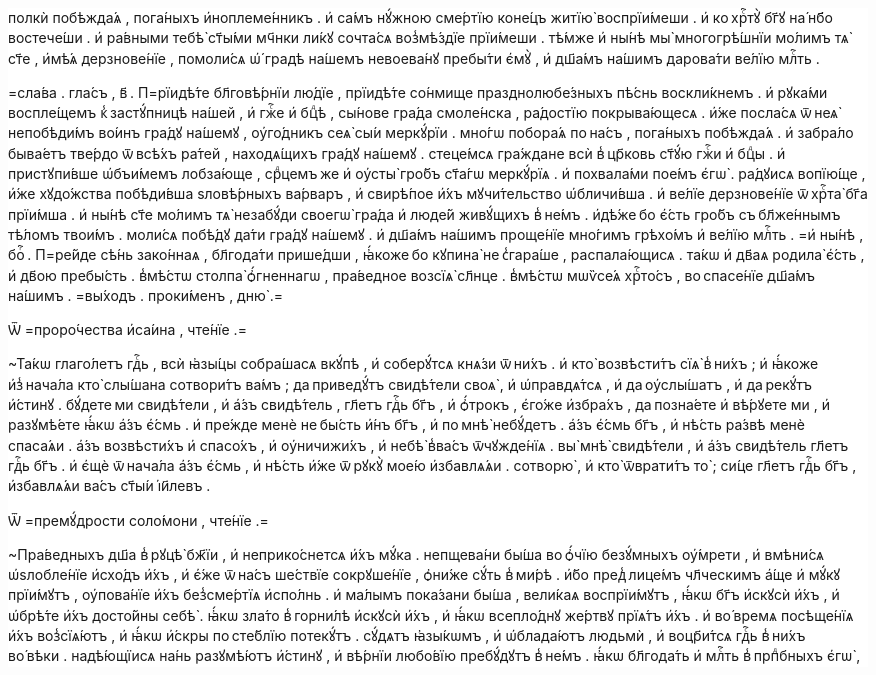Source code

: полкѝ побѣжда́ѧ , пога́ныхъ и҆ноплеме́нникъ . и҆ са́мъ нꙋ́жною сме́ртїю
коне́цъ житїю̀ воспрїи́меши . и҆ ко хрⷭ҇тꙋ̀ бг҃ꙋ на́ нб҃о востече́ши . и҆
ра́вными тебѣ̀ ст҃ы́ми мч҃нки ли́кꙋ сочта́сѧ воз̾мѣ́здїе прїи́меши . тѣ́мже и҆
ны́нѣ мы̀ многогрѣ́шнїи мо́лимъ тѧ̀ ст҃е , и҆мѣ́ѧ дерзнове́нїе , помоли́сѧ ѡ҆́
градѣ на́шемъ невоева́нꙋ пребы́ти є҆мꙋ̀ , и҆ дш҃а́мъ на́шимъ дарова́ти ве́лїю
млⷭ҇ть .

=сла́ва . гла́съ , в҃ . П=рїидѣ́те бл҃говѣ́рнїи лю́дїе , прїидѣ́те
со́нмище празднолюбе́зныхъ пѣ́снь воскли́кнемъ . и҆ рꙋка́ми воспле́щемъ
к̾ застꙋ́пницѣ на́шей , и҆ гжⷭ҇е и҆ бцⷣѣ , сы́нове гра́да смоле́нска ,
ра́достїю покрыва́ющесѧ . и҆́же посла́сѧ ѿ неѧ̀ непобѣди́мъ во́инъ гра́дꙋ
на́шемꙋ , оу҆го́дникъ сеѧ̀ сы́и меркꙋ́рїи . мно́гѡ побора́ѧ по на́съ ,
пога́ныхъ побѣжда́ѧ . и҆ забра́ло быва́етъ тве́рдо ѿ всѣ́хъ ра́тей ,
находѧ́щихъ гра́дꙋ на́шемꙋ . стеце́мсѧ гра́ждане всѝ в̾ цр҃ковь ст҃ꙋ́ю гжⷭ҇и и҆
бцⷣы . и҆ пристꙋпи́вше ѡ҆бъи́мемъ лобза́юще , срⷣцемъ же и҆ оу҆сты̀ гро́бъ
ст҃а́гѡ меркꙋ́рїѧ . и҆ похвала́ми пое́мъ є҆гѡ̀ . ра́дꙋисѧ вопїю́ще , и҆́же
хꙋдо́жства побѣди́вша ѕловѣ́рныхъ ва́рваръ , и҆ свирѣ́пое и҆́хъ мꙋчи́тельство
ѡ҆бличи́вша . и҆ ве́лїе дерзнове́нїе ѿ хрⷭ҇та̀ бг҃а прїи́мша . и҆ ны́нѣ ст҃е
мо́лимъ тѧ̀ незабꙋ́ди своегѡ̀ гра́да и҆ люде́й живꙋ́щихъ в̾ не́мъ . и҆дѣ́же бо
є҆́сть гро́бъ съ бл҃же́ннымъ тѣ́ломъ твои́мъ . моли́сѧ побѣ́дꙋ да́ти гра́дꙋ
на́шемꙋ . и҆ дш҃а́мъ на́шимъ проще́нїе мно́гимъ грѣхо́мъ и҆ ве́лїю млⷭ҇ть .
=и҆ ны́нѣ , боⷢ҇ . П=ре́йде сѣ́нь зако́ннаѧ , бл҃года́ти прише́дши , ꙗ҆́коже бо
кꙋпина̀ не с̾гара́ше , распала́ющисѧ . та́кѡ и҆ дв҃аѧ родила̀ є҆́сть , и҆ дв҃ою
пребы́сть . в̾мѣ́стѡ столпа̀ ѻ҆́гненнагѡ , пра́ведное возсїѧ̀ сл҃нце . в̾мѣ́стѡ
мѡѷсе́ѧ хрⷭ҇то́съ , во спасе́нїе дш҃а́мъ на́шимъ . =вы́ходъ . проки́менъ ,
дню̀ .=

Ѿ =проро́чества и҆са́ина , чте́нїе .=

~Та́кѡ глаго́летъ гдⷭ҇ь , всѝ ꙗ҆зы́цы собра́шасѧ вкꙋ́пѣ , и҆ соберꙋ́тсѧ
кнѧ́зи ѿ ни́хъ . и҆ кто̀ возвѣсти́тъ сїѧ̀ в̾ ни́хъ ; и҆ ꙗ҆́коже и҆з̾ нача́ла
кто̀ слы́шана сотвори́тъ ва́мъ ; да приведꙋ́тъ свидѣ́тели своѧ̀ , и҆
ѡ҆правдѧ́тсѧ , и҆ да оу҆слы́шатъ , и҆ да рекꙋ́тъ и҆́стинꙋ . бꙋ́дете ми
свидѣ́тели , и҆ а҆́зъ свидѣ́тель , гл҃етъ гдⷭ҇ь бг҃ъ , и҆ ѻ҆́трокъ , є҆го́же
и҆збра́хъ , да позна́ете и҆ вѣ́рꙋете ми , и҆ разꙋмѣ́ете ꙗ҆́кѡ а҆́зъ є҆́смь . и҆
пре́жде менѐ не бы́сть и҆́нъ бг҃ъ , и҆ по мнѣ̀ небꙋ́детъ . а҆́зъ є҆́смь бг҃ъ ,
и҆ нѣ́сть ра́звѣ менѐ спаса́ѧи . а҆́зъ возвѣсти́хъ и҆ спасо́хъ , и҆
оу҆ничижи́хъ , и҆ небѣ̀ в̾ва́съ ѿчꙋжде́нїѧ . вы̀ мнѣ̀ свидѣ́тели , и҆ а҆́зъ
свидѣ́тель гл҃етъ гдⷭ҇ь бг҃ъ . и҆ є҆щѐ ѿ нача́ла а҆́зъ є҆́смь , и҆ нѣ́сть и҆́же
ѿ рꙋкꙋ̀ мое́ю и҆збавлѧ́ѧи . сотворю̀ , и҆ кто̀ ѿврати́тъ то̀ ; си́це гл҃етъ
гдⷭ҇ь бг҃ъ , и҆збавлѧ́ѧи ва́съ ст҃ы́и і҆и҃левъ .

Ѿ =премꙋ́дрости соло́мони , чте́нїе .=

~Пра́ведныхъ дш҃а в̾ рꙋцѣ̀ бж҃їи , и҆ неприко́снетсѧ и҆́хъ мꙋ́ка . непщева́ни
бы́ша во ѻ҆́чїю безꙋ́мныхъ оу҆́мрети , и҆ вмѣни́сѧ ѡ҆ѕлобле́нїе и҆схо́дъ
и҆́хъ , и҆ є҆́же ѿ на́съ ше́ствїе сокрꙋше́нїе , ѻ҆ни́же сꙋ́ть в̾ ми́рѣ . и҆́бо
пред̾ лице́мъ чл҃ческимъ а҆́ще и҆ мꙋ́кꙋ прїи́мꙋтъ , оу҆пова́нїе и҆́хъ
без̾сме́ртїѧ и҆спо́лнь . и҆ ма́лымъ пока́зани бы́ша , вели́каѧ воспрїи́мꙋтъ ,
ꙗ҆́кѡ бг҃ъ и҆скꙋсѝ и҆́хъ , и҆ ѡ҆брѣ́те и҆́хъ досто́йны себѣ̀ . ꙗ҆́кѡ зла́то
в̾ горни́лѣ и҆скꙋсѝ и҆́хъ , и҆ ꙗ҆́кѡ всепло́днꙋ же́ртвꙋ прїѧ́тъ и҆́хъ . и҆
во́ времѧ посѣще́нїѧ и҆́хъ воз̾сїѧ́ютъ , и҆ ꙗ҆́кѡ и҆́скры по сте́блїю
потекꙋ́тъ . сꙋ́дѧтъ ꙗ҆зы́кѡмъ , и҆ ѡ҆блада́ютъ людьмѝ , и҆ воцр҃и́тсѧ гдⷭ҇ь
в̾ ни́хъ во́ вѣки . надѣ́ющїисѧ на́нь разꙋмѣ́ютъ и҆́стинꙋ , и҆ вѣ́рнїи
любо́вїю пребꙋ́дꙋтъ в̾ не́мъ . ꙗ҆́кѡ бл҃года́ть и҆ млⷭ҇ть в̾ прпⷣбныхъ є҆гѡ̀ ,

Task goal — Go from the first line of the data above to the line containing "бл҃говѣ́рнїи лю́дїе , прїидѣ́те" and retype exactly those lines, both included, but none of the pictures.

Solution below —
Source code

: полкѝ побѣжда́ѧ , пога́ныхъ и҆ноплеме́нникъ . и҆ са́мъ нꙋ́жною сме́ртїю
коне́цъ житїю̀ воспрїи́меши . и҆ ко хрⷭ҇тꙋ̀ бг҃ꙋ на́ нб҃о востече́ши . и҆
ра́вными тебѣ̀ ст҃ы́ми мч҃нки ли́кꙋ сочта́сѧ воз̾мѣ́здїе прїи́меши . тѣ́мже и҆
ны́нѣ мы̀ многогрѣ́шнїи мо́лимъ тѧ̀ ст҃е , и҆мѣ́ѧ дерзнове́нїе , помоли́сѧ ѡ҆́
градѣ на́шемъ невоева́нꙋ пребы́ти є҆мꙋ̀ , и҆ дш҃а́мъ на́шимъ дарова́ти ве́лїю
млⷭ҇ть .

=сла́ва . гла́съ , в҃ . П=рїидѣ́те бл҃говѣ́рнїи лю́дїе , прїидѣ́те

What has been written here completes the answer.